There was a study done, oh, it's probably been about five years ago now, that demonstrated marked physical differences between women who were attracted to women (that would be both lesbians and bi) and those who aren't. I don't remember who did the study off the top of my head, but if anyone's interested, say so and I'll go find it again. Physical differences. It's not a behavior. It's genetic.
I don't have a problem with other people thinking there's something wrong with me. If you don't want me near your kids because you think my genetics are somehow a communicable disease, well *shrug* I don't care. I care about other people trying to make it a constitutional amendment that I don't deserve to be treated like a person. If your religion tells you it's wrong, great, don't have a gay marriage. My religion doesn't prohibit it, so why should your religion be legislated on me? You might as well pass a law saying that I count as 3/5 of a person in the census because I have red hair. It's just as nonsensical.

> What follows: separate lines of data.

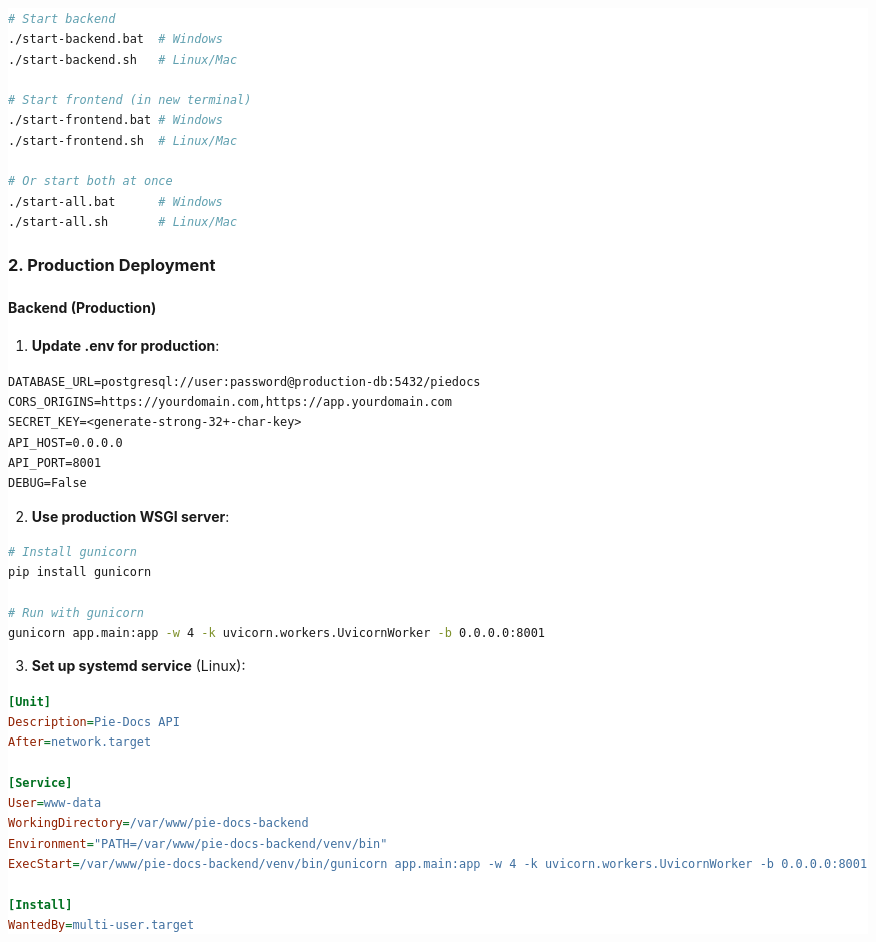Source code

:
 ```bash
# Start backend
./start-backend.bat  # Windows
./start-backend.sh   # Linux/Mac

# Start frontend (in new terminal)
./start-frontend.bat # Windows
./start-frontend.sh  # Linux/Mac

# Or start both at once
./start-all.bat      # Windows
./start-all.sh       # Linux/Mac
```

### 2. Production Deployment

#### Backend (Production)

1. **Update .env for production**:
```env
DATABASE_URL=postgresql://user:password@production-db:5432/piedocs
CORS_ORIGINS=https://yourdomain.com,https://app.yourdomain.com
SECRET_KEY=<generate-strong-32+-char-key>
API_HOST=0.0.0.0
API_PORT=8001
DEBUG=False
```

2. **Use production WSGI server**:
```bash
# Install gunicorn
pip install gunicorn

# Run with gunicorn
gunicorn app.main:app -w 4 -k uvicorn.workers.UvicornWorker -b 0.0.0.0:8001
```

3. **Set up systemd service** (Linux):
```ini
[Unit]
Description=Pie-Docs API
After=network.target

[Service]
User=www-data
WorkingDirectory=/var/www/pie-docs-backend
Environment="PATH=/var/www/pie-docs-backend/venv/bin"
ExecStart=/var/www/pie-docs-backend/venv/bin/gunicorn app.main:app -w 4 -k uvicorn.workers.UvicornWorker -b 0.0.0.0:8001

[Install]
WantedBy=multi-user.target
```
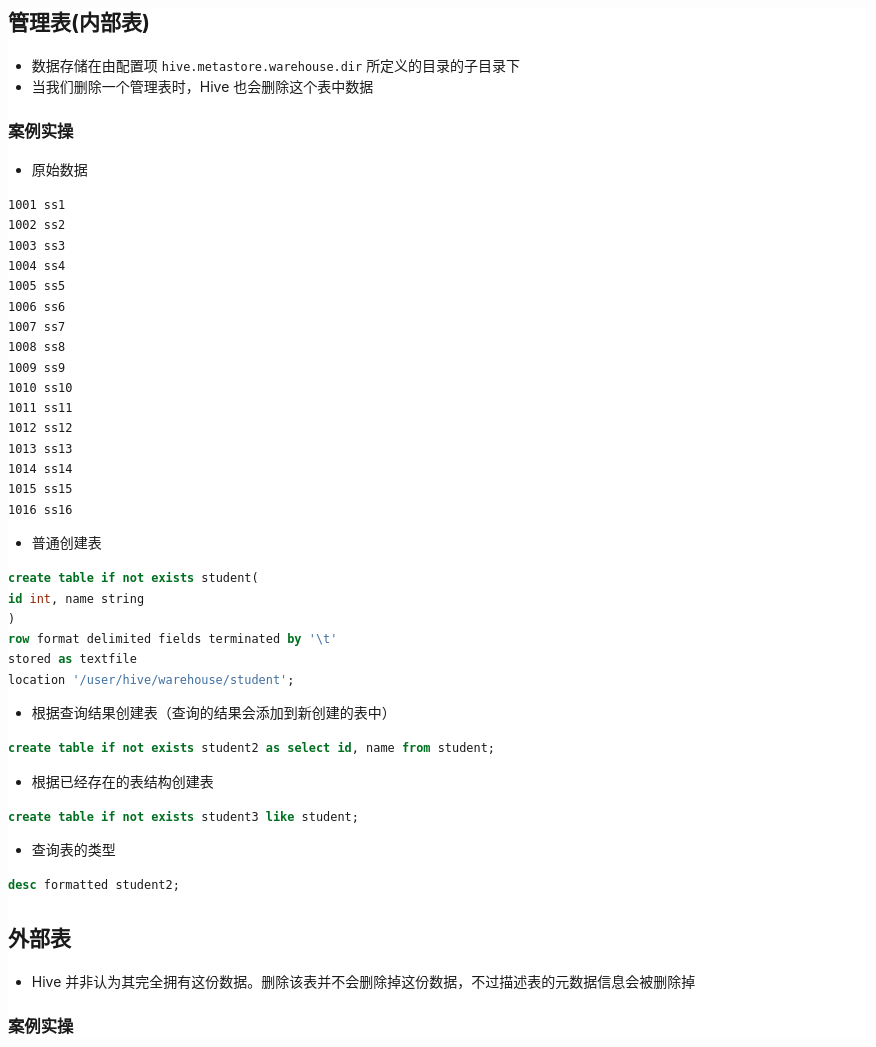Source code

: ## 管理表(内部表)

* 数据存储在由配置项 `hive.metastore.warehouse.dir` 所定义的目录的子目录下
* 当我们删除一个管理表时，Hive 也会删除这个表中数据

### 案例实操

* 原始数据
```
1001 ss1
1002 ss2
1003 ss3
1004 ss4
1005 ss5
1006 ss6
1007 ss7
1008 ss8
1009 ss9
1010 ss10
1011 ss11
1012 ss12
1013 ss13
1014 ss14
1015 ss15
1016 ss16
```
* 普通创建表
```sql
create table if not exists student(
id int, name string
)
row format delimited fields terminated by '\t'
stored as textfile
location '/user/hive/warehouse/student';
```
* 根据查询结果创建表（查询的结果会添加到新创建的表中）
```sql
create table if not exists student2 as select id, name from student;
```
* 根据已经存在的表结构创建表
```sql
create table if not exists student3 like student;
```
* 查询表的类型
```sql
desc formatted student2;
```

## 外部表

*  Hive 并非认为其完全拥有这份数据。删除该表并不会删除掉这份数据，不过描述表的元数据信息会被删除掉

### 案例实操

Tuins, I would much rather have you as a friend. Not everyone loves old books like we both do. But please understand that I am having more than a little trouble reconciling "I'm your friend" with "but I think that you, everyone like you, and everyone single who cohabits without marriage, regardless of gender preference, should have a Constitutional Amendment barring them from being considered a full human being."

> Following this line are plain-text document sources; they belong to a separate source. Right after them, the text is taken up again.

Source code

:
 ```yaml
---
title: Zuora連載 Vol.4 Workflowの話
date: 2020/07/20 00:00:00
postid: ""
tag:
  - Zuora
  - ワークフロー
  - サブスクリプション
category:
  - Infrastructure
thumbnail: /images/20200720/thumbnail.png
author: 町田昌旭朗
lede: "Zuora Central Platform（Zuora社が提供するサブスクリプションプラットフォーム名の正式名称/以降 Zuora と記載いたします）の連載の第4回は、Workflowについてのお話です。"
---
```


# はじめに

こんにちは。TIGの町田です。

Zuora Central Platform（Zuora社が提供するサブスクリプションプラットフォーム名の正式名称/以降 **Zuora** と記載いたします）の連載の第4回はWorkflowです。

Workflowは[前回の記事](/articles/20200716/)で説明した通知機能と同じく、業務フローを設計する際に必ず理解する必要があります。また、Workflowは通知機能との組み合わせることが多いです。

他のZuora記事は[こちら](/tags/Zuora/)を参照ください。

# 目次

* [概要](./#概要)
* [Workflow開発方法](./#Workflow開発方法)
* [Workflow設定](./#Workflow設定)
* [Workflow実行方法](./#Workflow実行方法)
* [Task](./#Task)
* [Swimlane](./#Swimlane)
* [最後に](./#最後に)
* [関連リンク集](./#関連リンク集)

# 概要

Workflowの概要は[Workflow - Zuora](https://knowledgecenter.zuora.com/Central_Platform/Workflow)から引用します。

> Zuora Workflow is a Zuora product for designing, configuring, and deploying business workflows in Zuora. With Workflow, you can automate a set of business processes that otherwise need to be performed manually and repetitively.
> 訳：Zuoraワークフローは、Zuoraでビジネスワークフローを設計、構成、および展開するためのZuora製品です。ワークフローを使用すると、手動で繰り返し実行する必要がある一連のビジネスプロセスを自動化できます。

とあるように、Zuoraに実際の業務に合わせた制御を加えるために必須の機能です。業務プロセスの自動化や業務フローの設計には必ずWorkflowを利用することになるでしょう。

rude, what I meant was, it's the mindset. The thing that IS a choice in the matter is whether or not to be in the closet. If I was so closed off and denied who I am, in any respect, I would be a terrible designer. I would second guess everything I did, oh, is that too fashionable, oh, is that too masculine a design? Was I careful enough in my explanation? Will they figure it out? And the "broader view" I mentioned is my ability to ignore social and intellectual boundaries. It's also part of the mindset. It's a result of looking at the world and realizing that the stupid compartments people make up to shove the rest of the world in are just that, made up. It evolved from realizing that just by existing as I am, I already transgress those boundaries. I do not feel constrained by the intellectual walls that say "you must solve all things this way and this way only". As Keith put it a couple weeks ago, for me there is no box.
And the reason the realities of life as glbt are harsh is because of people who make it that way. If people would, to be blunt, get their heads out of their @!!es and realize that people are just people and deserve to be treated that way, and all given the same opportunities, then life as glbt wouldn't be any harsher than life as a straight. Same is true for all minorities. It IS harsh. I have family who won't speak to me, who wouldn't let me hold their babies at the last family reunion, because they think I'll rub off on the child or something, I don't know why exactly. They're scared of what they don't understand, what's different from them, so I must be eeeeeeeeeeeevil incarnate. But you know what? I don't want their fundamentalism rubbing off on my son either, because as far as I'm concerned, they're nine-tenths of the reason this country has strayed so far from its founding principles. They make me wish there really was a hell so I could point and laugh when they end up there for judging others.
But that's neither here nor there. The real point is: Love is never wrong.